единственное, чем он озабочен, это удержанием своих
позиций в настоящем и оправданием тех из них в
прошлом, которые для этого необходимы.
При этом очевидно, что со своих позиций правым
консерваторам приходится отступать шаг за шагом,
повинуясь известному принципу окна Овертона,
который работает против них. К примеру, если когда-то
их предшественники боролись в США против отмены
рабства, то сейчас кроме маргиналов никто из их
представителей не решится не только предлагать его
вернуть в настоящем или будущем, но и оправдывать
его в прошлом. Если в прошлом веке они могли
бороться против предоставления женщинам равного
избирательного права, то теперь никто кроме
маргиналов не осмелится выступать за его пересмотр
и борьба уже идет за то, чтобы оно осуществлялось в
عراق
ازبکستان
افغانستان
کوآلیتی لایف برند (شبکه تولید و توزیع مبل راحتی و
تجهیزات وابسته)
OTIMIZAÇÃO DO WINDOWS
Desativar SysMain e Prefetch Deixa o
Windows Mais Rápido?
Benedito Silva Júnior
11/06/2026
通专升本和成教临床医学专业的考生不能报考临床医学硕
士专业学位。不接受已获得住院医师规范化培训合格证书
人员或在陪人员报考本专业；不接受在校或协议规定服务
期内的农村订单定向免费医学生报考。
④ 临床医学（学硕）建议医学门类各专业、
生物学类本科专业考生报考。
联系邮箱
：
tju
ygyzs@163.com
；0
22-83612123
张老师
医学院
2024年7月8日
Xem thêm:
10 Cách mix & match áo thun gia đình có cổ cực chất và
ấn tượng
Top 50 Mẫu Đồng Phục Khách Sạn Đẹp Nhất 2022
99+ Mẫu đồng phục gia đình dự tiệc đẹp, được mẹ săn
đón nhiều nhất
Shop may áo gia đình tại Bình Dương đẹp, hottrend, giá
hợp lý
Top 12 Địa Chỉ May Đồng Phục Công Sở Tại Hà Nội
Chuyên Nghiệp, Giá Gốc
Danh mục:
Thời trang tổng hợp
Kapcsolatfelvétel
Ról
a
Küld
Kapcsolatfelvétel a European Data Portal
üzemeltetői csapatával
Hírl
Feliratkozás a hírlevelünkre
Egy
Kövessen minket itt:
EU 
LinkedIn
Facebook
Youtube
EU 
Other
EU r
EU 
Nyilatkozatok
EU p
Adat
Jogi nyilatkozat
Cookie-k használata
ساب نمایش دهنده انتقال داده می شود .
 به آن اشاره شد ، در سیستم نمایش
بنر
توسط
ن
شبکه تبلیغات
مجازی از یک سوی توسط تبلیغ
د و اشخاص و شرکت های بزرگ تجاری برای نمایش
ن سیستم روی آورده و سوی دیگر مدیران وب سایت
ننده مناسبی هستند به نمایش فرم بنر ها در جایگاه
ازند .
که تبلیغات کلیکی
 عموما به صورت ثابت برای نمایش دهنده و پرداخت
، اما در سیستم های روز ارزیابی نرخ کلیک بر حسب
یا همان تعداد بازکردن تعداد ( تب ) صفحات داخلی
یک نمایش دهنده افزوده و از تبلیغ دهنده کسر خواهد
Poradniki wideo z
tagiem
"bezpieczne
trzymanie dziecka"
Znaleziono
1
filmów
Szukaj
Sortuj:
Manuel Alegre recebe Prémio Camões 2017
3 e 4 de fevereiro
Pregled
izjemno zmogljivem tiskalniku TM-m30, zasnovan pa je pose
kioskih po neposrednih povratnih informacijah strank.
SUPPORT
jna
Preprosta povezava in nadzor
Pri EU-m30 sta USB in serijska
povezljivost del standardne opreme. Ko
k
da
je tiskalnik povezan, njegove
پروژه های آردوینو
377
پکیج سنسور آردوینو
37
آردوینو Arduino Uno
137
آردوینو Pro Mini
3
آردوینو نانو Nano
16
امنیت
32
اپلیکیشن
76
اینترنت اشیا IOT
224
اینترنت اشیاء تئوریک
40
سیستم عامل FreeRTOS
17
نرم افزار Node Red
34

TASK BRIEF
In full and without alteration, return every line above.

RESULT FOR THIS EXERCISE
единственное, чем он озабочен, это удержанием своих
позиций в настоящем и оправданием тех из них в
прошлом, которые для этого необходимы.
При этом очевидно, что со своих позиций правым
консерваторам приходится отступать шаг за шагом,
повинуясь известному принципу окна Овертона,
который работает против них. К примеру, если когда-то
их предшественники боролись в США против отмены
рабства, то сейчас кроме маргиналов никто из их
представителей не решится не только предлагать его
вернуть в настоящем или будущем, но и оправдывать
его в прошлом. Если в прошлом веке они могли
бороться против предоставления женщинам равного
избирательного права, то теперь никто кроме
маргиналов не осмелится выступать за его пересмотр
и борьба уже идет за то, чтобы оно осуществлялось в
عراق
ازبکستان
افغانستان
کوآلیتی لایف برند (شبکه تولید و توزیع مبل راحتی و
تجهیزات وابسته)
OTIMIZAÇÃO DO WINDOWS
Desativar SysMain e Prefetch Deixa o
Windows Mais Rápido?
Benedito Silva Júnior
11/06/2026
通专升本和成教临床医学专业的考生不能报考临床医学硕
士专业学位。不接受已获得住院医师规范化培训合格证书
人员或在陪人员报考本专业；不接受在校或协议规定服务
期内的农村订单定向免费医学生报考。
④ 临床医学（学硕）建议医学门类各专业、
生物学类本科专业考生报考。
联系邮箱
：
tju
ygyzs@163.com
；0
22-83612123
张老师
医学院
2024年7月8日
Xem thêm:
10 Cách mix & match áo thun gia đình có cổ cực chất và
ấn tượng
Top 50 Mẫu Đồng Phục Khách Sạn Đẹp Nhất 2022
99+ Mẫu đồng phục gia đình dự tiệc đẹp, được mẹ săn
đón nhiều nhất
Shop may áo gia đình tại Bình Dương đẹp, hottrend, giá
hợp lý
Top 12 Địa Chỉ May Đồng Phục Công Sở Tại Hà Nội
Chuyên Nghiệp, Giá Gốc
Danh mục:
Thời trang tổng hợp
Kapcsolatfelvétel
Ról
a
Küld
Kapcsolatfelvétel a European Data Portal
üzemeltetői csapatával
Hírl
Feliratkozás a hírlevelünkre
Egy
Kövessen minket itt:
EU 
LinkedIn
Facebook
Youtube
EU 
Other
EU r
EU 
Nyilatkozatok
EU p
Adat
Jogi nyilatkozat
Cookie-k használata
ساب نمایش دهنده انتقال داده می شود .
 به آن اشاره شد ، در سیستم نمایش
بنر
توسط
ن
شبکه تبلیغات
مجازی از یک سوی توسط تبلیغ
د و اشخاص و شرکت های بزرگ تجاری برای نمایش
ن سیستم روی آورده و سوی دیگر مدیران وب سایت
ننده مناسبی هستند به نمایش فرم بنر ها در جایگاه
ازند .
که تبلیغات کلیکی
 عموما به صورت ثابت برای نمایش دهنده و پرداخت
، اما در سیستم های روز ارزیابی نرخ کلیک بر حسب
یا همان تعداد بازکردن تعداد ( تب ) صفحات داخلی
یک نمایش دهنده افزوده و از تبلیغ دهنده کسر خواهد
Poradniki wideo z
tagiem
"bezpieczne
trzymanie dziecka"
Znaleziono
1
filmów
Szukaj
Sortuj:
Manuel Alegre recebe Prémio Camões 2017
3 e 4 de fevereiro
Pregled
izjemno zmogljivem tiskalniku TM-m30, zasnovan pa je pose
kioskih po neposrednih povratnih informacijah strank.
SUPPORT
jna
Preprosta povezava in nadzor
Pri EU-m30 sta USB in serijska
povezljivost del standardne opreme. Ko
k
da
je tiskalnik povezan, njegove
پروژه های آردوینو
377
پکیج سنسور آردوینو
37
آردوینو Arduino Uno
137
آردوینو Pro Mini
3
آردوینو نانو Nano
16
امنیت
32
اپلیکیشن
76
اینترنت اشیا IOT
224
اینترنت اشیاء تئوریک
40
سیستم عامل FreeRTOS
17
نرم افزار Node Red
34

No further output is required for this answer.